Passo a passo para analisar uma tomografia de crânio

A tomografia de crânio é um dos estudos de imagem mais comuns e o mais solicitados na prática clínica. Este artigo abordará alguns dos princípios subjacentes tomografia de crânio e discutirá um método para sua interpretação.

Princípios e terminologia subjacentes

A tomografia computadorizada (TC) envolve o uso de raios-X para obter imagens transversais do corpo. Isso é possível porque diferentes tecidos interagem com os raios X de maneiras diferentes.

Alguns tecidos permitirão a passagem dos raios X sem influenciá-los muito, enquanto outros tecidos exercerão um efeito mais significativo.

A extensão em que um material pode ser penetrado por um feixe de raios X é descrita em termos de um coeficiente de atenuação que avalia o quanto um feixe é enfraquecido ao passar por um voxel de tecido (voxel = pixel volumétrico).

Estes valores são frequentemente expressos em Unidades Hounsfield (HU).

A água destilada à temperatura e pressão padrão tem 0 HU, enquanto o ar sob as mesmas condições tem -1000 HU. Os valores aproximados para vários tecidos estão descritos na tabela 1 (estes não são fixos – apenas estimativas aproximadas).

Untitled

Janelas

Isso gera um dilema.

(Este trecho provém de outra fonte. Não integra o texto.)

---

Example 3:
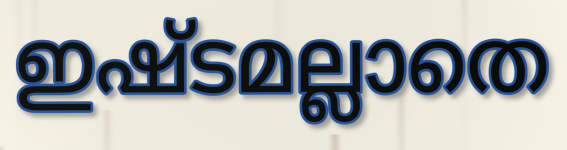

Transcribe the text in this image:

ഇഷ്ടമല്ലാതെ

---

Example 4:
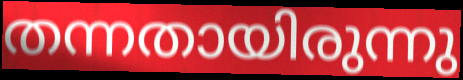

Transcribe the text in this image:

തന്നതായിരുന്നു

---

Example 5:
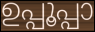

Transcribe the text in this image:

ഉപ്പൂപ്പാ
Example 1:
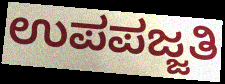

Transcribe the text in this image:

ಉಪಪಜ್ಜತಿ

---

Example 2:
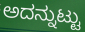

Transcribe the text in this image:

ಅದನ್ನುಟ್ಟು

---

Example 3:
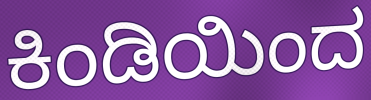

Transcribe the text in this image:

ಕಿಂಡಿಯಿಂದ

Um artigo publicado em 2007 concluiu que, embora um observador humano pudesse distinguir até 900 tons de cinza. A maioria das plataformas de visualização de varredura mostra imagens em 256 tons².

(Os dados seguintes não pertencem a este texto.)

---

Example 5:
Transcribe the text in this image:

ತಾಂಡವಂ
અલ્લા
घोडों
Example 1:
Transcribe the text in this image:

Se estivermos tentando visualizar uma faixa de unidades de -1000 a +3000 em termos de 256 tons de cinza, para cada mudança incremental na escala de cinza haverá uma diferença de aproximadamente 15 HU.

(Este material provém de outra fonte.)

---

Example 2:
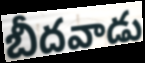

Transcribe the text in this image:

బీదవాడు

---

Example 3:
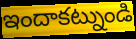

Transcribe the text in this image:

ఇందాకట్నుండి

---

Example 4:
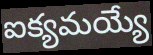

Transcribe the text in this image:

ఐక్యమయ్యే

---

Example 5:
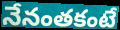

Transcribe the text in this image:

నేనంతకంటే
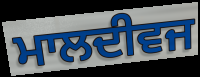
ਮਾਲਦੀਵਜ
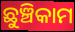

Em suma, não haverá contraste suficiente para discernir de forma confiável entre as estruturas. Esse problema é negociado com janelas.

A janela (também conhecida como mapeamento de nível de cinza) é o processo de alterar a localização e a largura da escala de cinza disponível para otimizar a discriminação entre os tecidos. Isso é melhor explicado visualmente.

Abaixo podemos ver uma escala de cinza (do branco ao preto) sendo atribuída a toda a faixa de HU (do ar ao osso cortical). Podemos imaginar que isso pode não fornecer contraste suficiente para diferenciar entre substância cinzenta e branca e sangue coagulado.

Alterando a largura da escala de cinza

Aqui alteramos a largura (valor w) da escala de cinza – agora estamos visualizando 200 HU em 256 tons. Isso nos dá um contraste muito melhor entre o LCR, a matéria cerebral e o sangue.

No entanto, tudo acima do sangue aparecerá como branco e tudo abaixo do LCR aparecerá como preto.